The response to pathogens is composed by the complex interactions and activities of the large number of diverse cell types involved in the immune response. The innate immune response is the first line of defence and occurs soon after pathogen exposure. It is carried out by phagocytic cells such as neutrophils and macrophages, cytotoxic natural killer (NK) cells, and granulocytes. The subsequent adaptive immune response includes antigen-specific defence mechanisms and may take days to develop. Cell types with critical roles in adaptive immunity are antigen-presenting cells including macrophages and dendritic cells. Antigen-dependent stimulation of various cell types including T cell subsets, B cells, and macrophages all play critical roles in host defence.

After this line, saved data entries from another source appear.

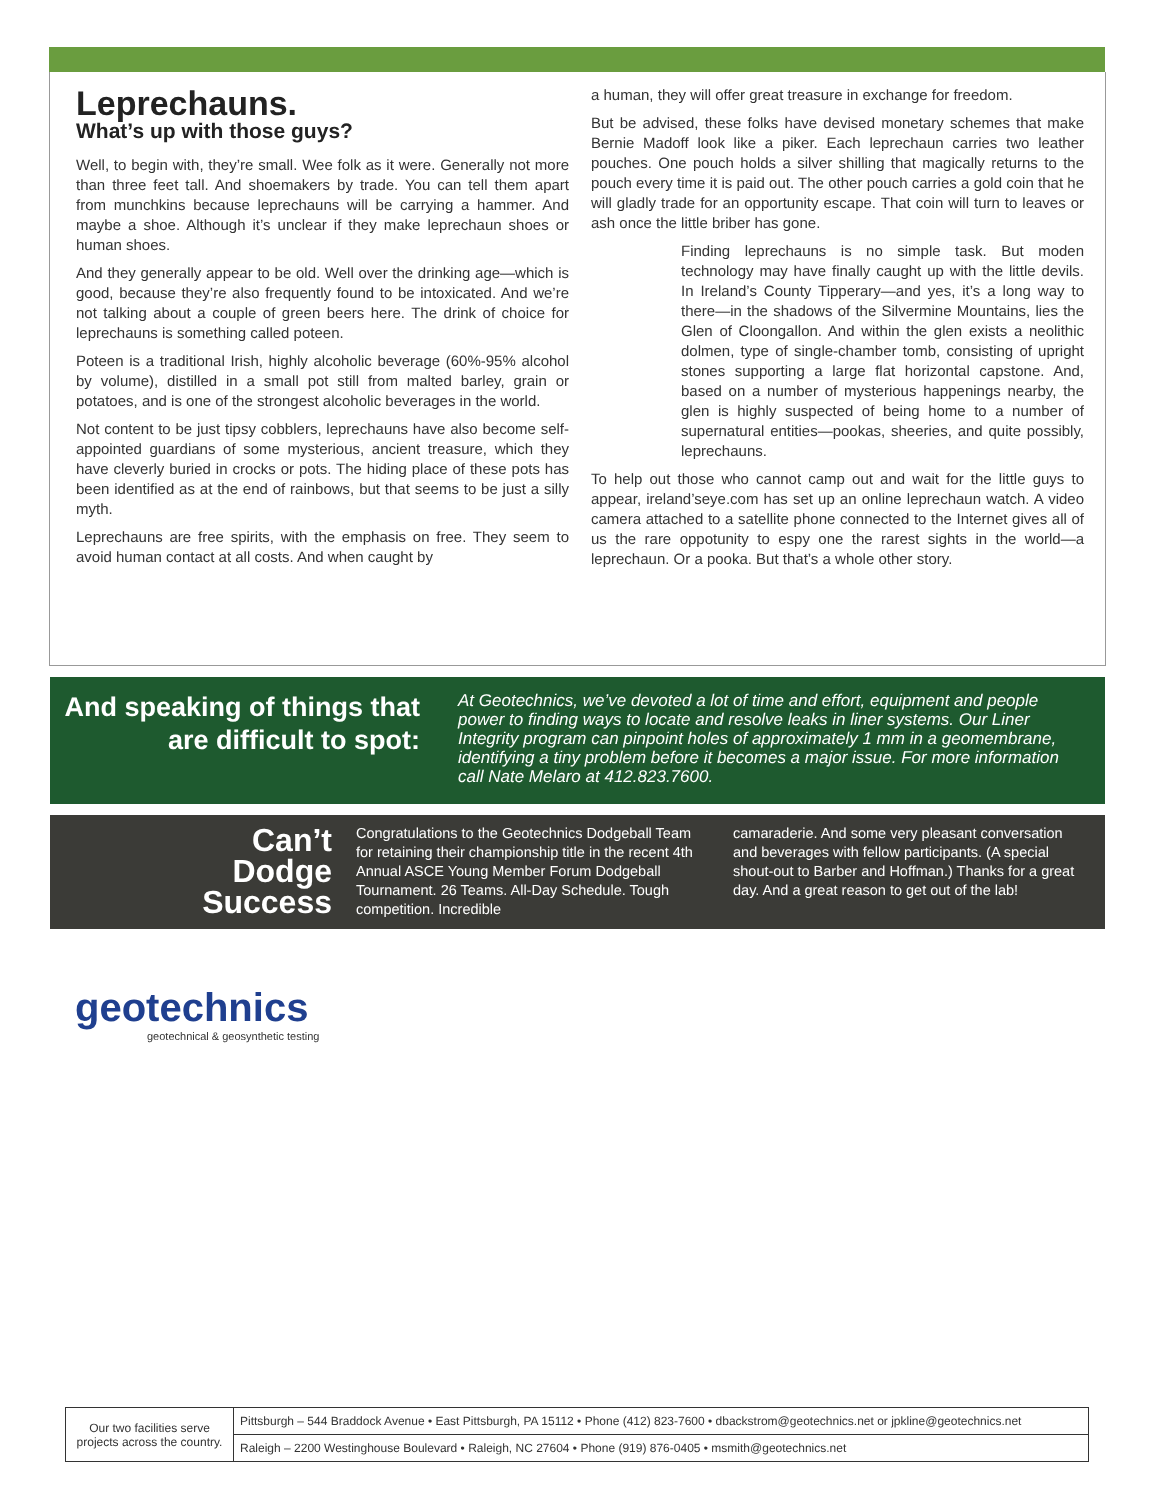Leprechauns.
What’s up with those guys?
Well, to begin with, they’re small. Wee folk as it were. Generally not more than three feet tall. And shoemakers by trade. You can tell them apart from munchkins because leprechauns will be carrying a hammer. And maybe a shoe. Although it’s unclear if they make leprechaun shoes or human shoes.
And they generally appear to be old. Well over the drinking age—which is good, because they’re also frequently found to be intoxicated. And we’re not talking about a couple of green beers here. The drink of choice for leprechauns is something called poteen.
Poteen is a traditional Irish, highly alcoholic beverage (60%-95% alcohol by volume), distilled in a small pot still from malted barley, grain or potatoes, and is one of the strongest alcoholic beverages in the world.
Not content to be just tipsy cobblers, leprechauns have also become self-appointed guardians of some mysterious, ancient treasure, which they have cleverly buried in crocks or pots. The hiding place of these pots has been identified as at the end of rainbows, but that seems to be just a silly myth.
Leprechauns are free spirits, with the emphasis on free. They seem to avoid human contact at all costs. And when caught by
a human, they will offer great treasure in exchange for freedom.
But be advised, these folks have devised monetary schemes that make Bernie Madoff look like a piker. Each leprechaun carries two leather pouches. One pouch holds a silver shilling that magically returns to the pouch every time it is paid out. The other pouch carries a gold coin that he will gladly trade for an opportunity escape. That coin will turn to leaves or ash once the little briber has gone.
Finding leprechauns is no simple task. But moden technology may have finally caught up with the little devils. In Ireland’s County Tipperary—and yes, it’s a long way to there—in the shadows of the Silvermine Mountains, lies the Glen of Cloongallon. And within the glen exists a neolithic dolmen, type of single-chamber tomb, consisting of upright stones supporting a large flat horizontal capstone. And, based on a number of mysterious happenings nearby, the glen is highly suspected of being home to a number of supernatural entities—pookas, sheeries, and quite possibly, leprechauns.
To help out those who cannot camp out and wait for the little guys to appear, ireland’seye.com has set up an online leprechaun watch. A video camera attached to a satellite phone connected to the Internet gives all of us the rare oppotunity to espy one the rarest sights in the world—a leprechaun. Or a pooka. But that’s a whole other story.
And speaking of things that are difficult to spot:
At Geotechnics, we’ve devoted a lot of time and effort, equipment and people power to finding ways to locate and resolve leaks in liner systems. Our Liner Integrity program can pinpoint holes of approximately 1 mm in a geomembrane, identifying a tiny problem before it becomes a major issue. For more information call Nate Melaro at 412.823.7600.
Can’t
Dodge
Success
Congratulations to the Geotechnics Dodgeball Team for retaining their championship title in the recent 4th Annual ASCE Young Member Forum Dodgeball Tournament. 26 Teams. All-Day Schedule. Tough competition. Incredible
camaraderie. And some very pleasant conversation and beverages with fellow participants. (A special shout-out to Barber and Hoffman.) Thanks for a great day. And a great reason to get out of the lab!
geotechnics
geotechnical & geosynthetic testing
| Our two facilities serve projects across the country. | Pittsburgh – 544 Braddock Avenue • East Pittsburgh, PA 15112 • Phone (412) 823-7600 • dbackstrom@geotechnics.net or jpkline@geotechnics.net |
| | Raleigh – 2200 Westinghouse Boulevard • Raleigh, NC 27604 • Phone (919) 876-0405 • msmith@geotechnics.net |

Antibodies, also called immunoglobulins, are large Y-shaped proteins which function to identify and help remove foreign antigens or targets such as viruses and bacteria. Antibodies are produced by specialized white blood cells called B lymphocytes (or B cells). When an antigen binds to the B-cell surface, it stimulates the B cell to divide and mature into a group of identical cells called a clone. The mature B cells, called plasma cells, secrete millions of antibodies into the bloodstream and lymphatic system. Every different antibody recognizes a specific foreign antigen. This is because the two tips of its “Y” are specific to each antigen, allowing different antibodies to bind to different foreign antigens. Antibodies are produced by the immune system in response to the presence of an antigen. Antibody engineering has become a well-developed discipline, encompassing discovery methods, production strategies, and modification techniques that have brought forth clinically investigated and marketed therapeutics. The realization of the long-standing goal of production of fully human monoclonal antibodies has focused intensive research on the clinical employment of this potent drug category.

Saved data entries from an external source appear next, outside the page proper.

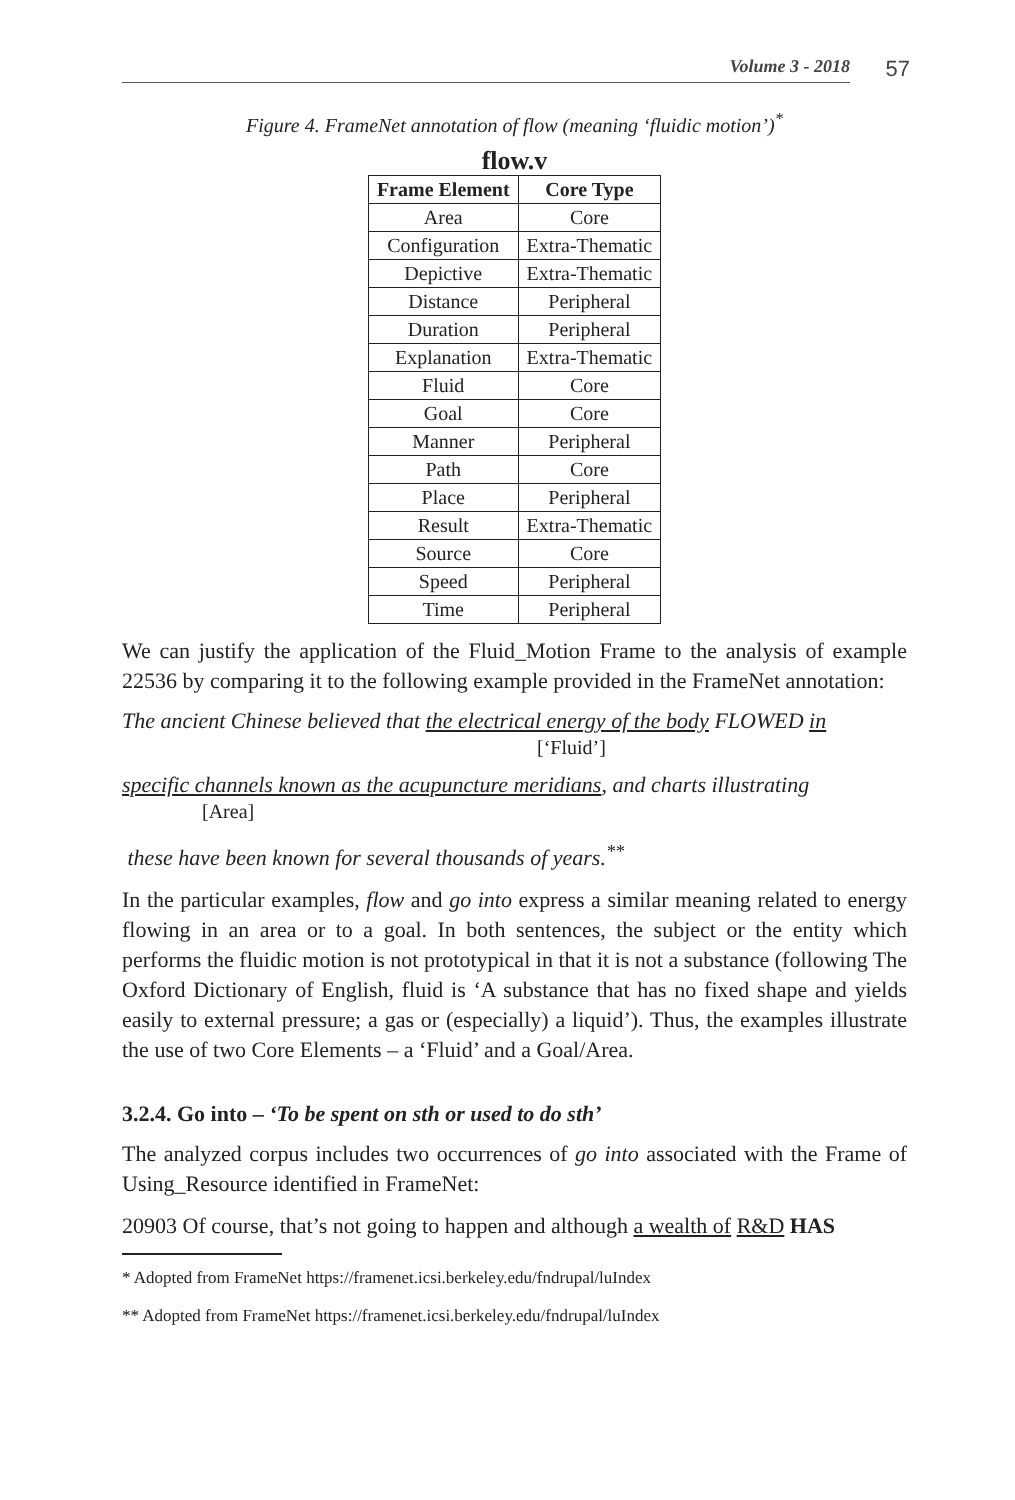Volume 3 - 2018 57
Figure 4. FrameNet annotation of flow (meaning ‘fluidic motion’)<sup>*</sup>
flow.v
| Frame Element | Core Type |
| --- | --- |
| Area | Core |
| Configuration | Extra-Thematic |
| Depictive | Extra-Thematic |
| Distance | Peripheral |
| Duration | Peripheral |
| Explanation | Extra-Thematic |
| Fluid | Core |
| Goal | Core |
| Manner | Peripheral |
| Path | Core |
| Place | Peripheral |
| Result | Extra-Thematic |
| Source | Core |
| Speed | Peripheral |
| Time | Peripheral |
We can justify the application of the Fluid_Motion Frame to the analysis of example 22536 by comparing it to the following example provided in the FrameNet annotation:
The ancient Chinese believed that the electrical energy of the body FLOWED in
[‘Fluid’]
specific channels known as the acupuncture meridians, and charts illustrating
[Area]
these have been known for several thousands of years.<sup>**</sup>
In the particular examples, flow and go into express a similar meaning related to energy flowing in an area or to a goal. In both sentences, the subject or the entity which performs the fluidic motion is not prototypical in that it is not a substance (following The Oxford Dictionary of English, fluid is ‘A substance that has no fixed shape and yields easily to external pressure; a gas or (especially) a liquid’). Thus, the examples illustrate the use of two Core Elements – a ‘Fluid’ and a Goal/Area.
3.2.4. Go into – ‘To be spent on sth or used to do sth’
The analyzed corpus includes two occurrences of go into associated with the Frame of Using_Resource identified in FrameNet:
20903 Of course, that’s not going to happen and although a wealth of R&D HAS
* Adopted from FrameNet https://framenet.icsi.berkeley.edu/fndrupal/luIndex
** Adopted from FrameNet https://framenet.icsi.berkeley.edu/fndrupal/luIndex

Vaccine development remains challenging because of the highly sophisticated evasion mechanisms of pathogens for which vaccines are not yet available. Recent years have witnessed both successes and failures of novel vaccine design and the strength of iterative approaches is increasingly appreciated. These combine discovery of novel antigens, adjuvants and vectors in the preclinical stage with computational analyses of clinical data to accelerate vaccine design. Reverse and structural vaccinology have revealed novel antigen candidates and molecular immunology has led to the formulation of promising adjuvants. Gene expression profiles and immune parameters in patients, vaccines and healthy controls have formed the basis for bio-signatures that will provide guidelines for future vaccine design.